Je file plus en hauteur, sur un plateau tenter ma chance avec le drone. C’est bon, tout est prêt, j’active le mode suivi, le message « carte pleine » s’affiche. Il y a des signes qu’il faut savoir repérer, interpréter et ceux-là en font partie. Sans compter que rien ne me réussit au guidon, j’ai l’impression d’avoir décroché le permis depuis deux jours. Sans doute un peu de fatigue après 8 jours et 3000 kilomètres de routes piégeuses.

Je la joue safe en décidant de tirer direct sur Saint Véran sans trop musarder ni faire de prises de vues vidéo. Enfin direct façon de parler, le Col du Lautaret m’attend. À 20 km du col, un panneau lumineux m’indique que le col sera fermé de 17h30 à 19h00 histoire de déclencher des avalanches menaçantes. Et ça continue encore et encore. L’inquiétude monte car j’aurais aimé attaquer la montée de Saint Véran de jour. D’autant que le bled traîne une sale réputation : « commune la plus haute d’Europe ». Ça sent le roussi, de nuit, à moto avec mes pneus de route. Deja que pour monter aux Karellis, j’ai mis un temps de fou l’autre jour. Le Lautaret s’ouvre à nouveau, les congères sont impressionnantes, je surveille le thermomètre au tableau de bord qui glisse au fond de ses chaussettes à vue d’œil.

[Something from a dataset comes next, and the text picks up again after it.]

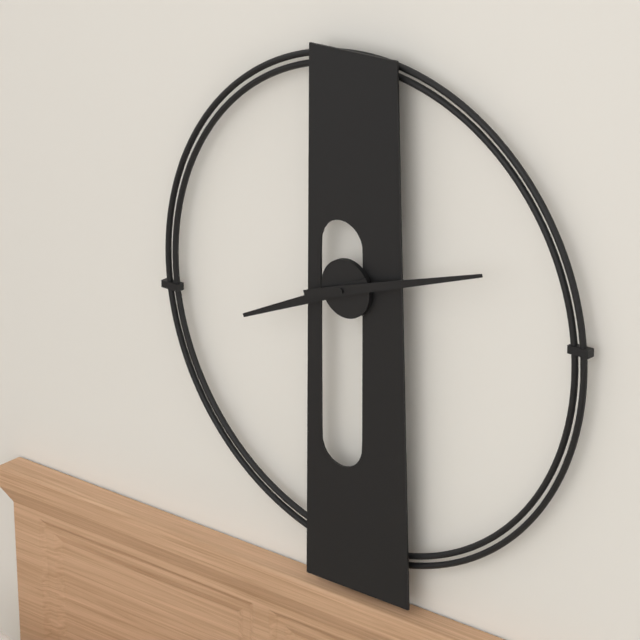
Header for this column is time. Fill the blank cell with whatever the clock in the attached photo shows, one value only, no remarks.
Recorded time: 8:12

À chaque trace d’humidité, je redresse la moto et accélère aux aguets. Ça glisse comme un lychee sur une toile cirée. Derniers mètres sur de la neige tassée. Je suis tellement tendu que je redescend aussitôt sans profiter du paysage . Trois kilomètres passent, je suis sorti d’affaire et … et merde j’ai oublié de prendre une photo devant le panneau « Col du Lautaret ». Je remonte en mode patinette débutant. Je me gare devant le panneau et « clic clac », je réalise ce fameux fragonard que, désormais, tout le monde m’envie. Et qui se revendra des millions d’euros après ma mort, c’est sûr.

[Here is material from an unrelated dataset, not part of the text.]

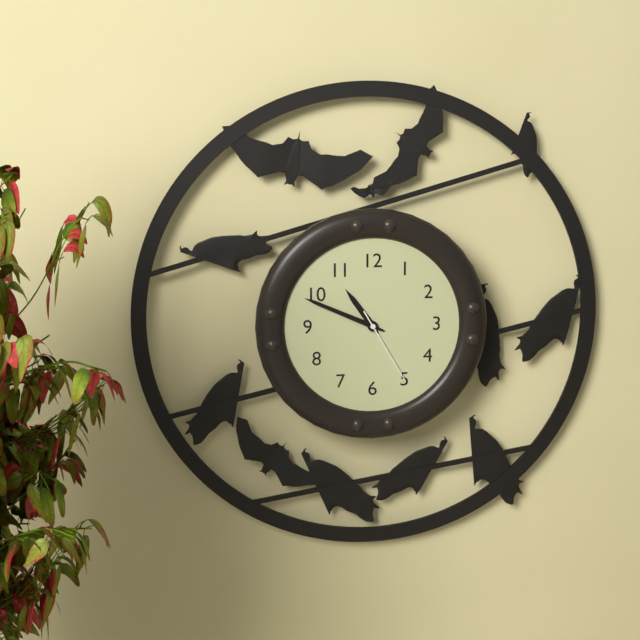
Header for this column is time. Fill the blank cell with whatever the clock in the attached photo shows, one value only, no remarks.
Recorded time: 10:49:25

Demi-tour vers la vallée pour tomber sur … des kilomètres de queue à la sortie des grosses stations comme Serre-Chevalier! Bas cotés, bande centrale, j’abuse un peu mais Saint Véran m’attend. Je sors de Briançon. il me reste quarante bornes et … et merde le Col de l’Izoard est fermé. Tu me diras, j’aurais pu me renseigner avant, être prévoyant, au moins, je serais arrivé à l’heure. Comme si j’avais pris le train quoi (bien que je ne sais pas si cet exemple fonctionne réellement) alors que la surprise est l’essence même du voyage.

À propos d’essence, le témoin de réserve vient de s’allumer, faut que je refuelle et ça m’arrange pas du tout. Bah oui, si je me boite dans la montée de Saint Véran, la moto sera plus lourde et j’aurais du mal à la relever. Je sais pas pourquoi mais je la sens pas cette journée. Comme un mauvais pressentiment !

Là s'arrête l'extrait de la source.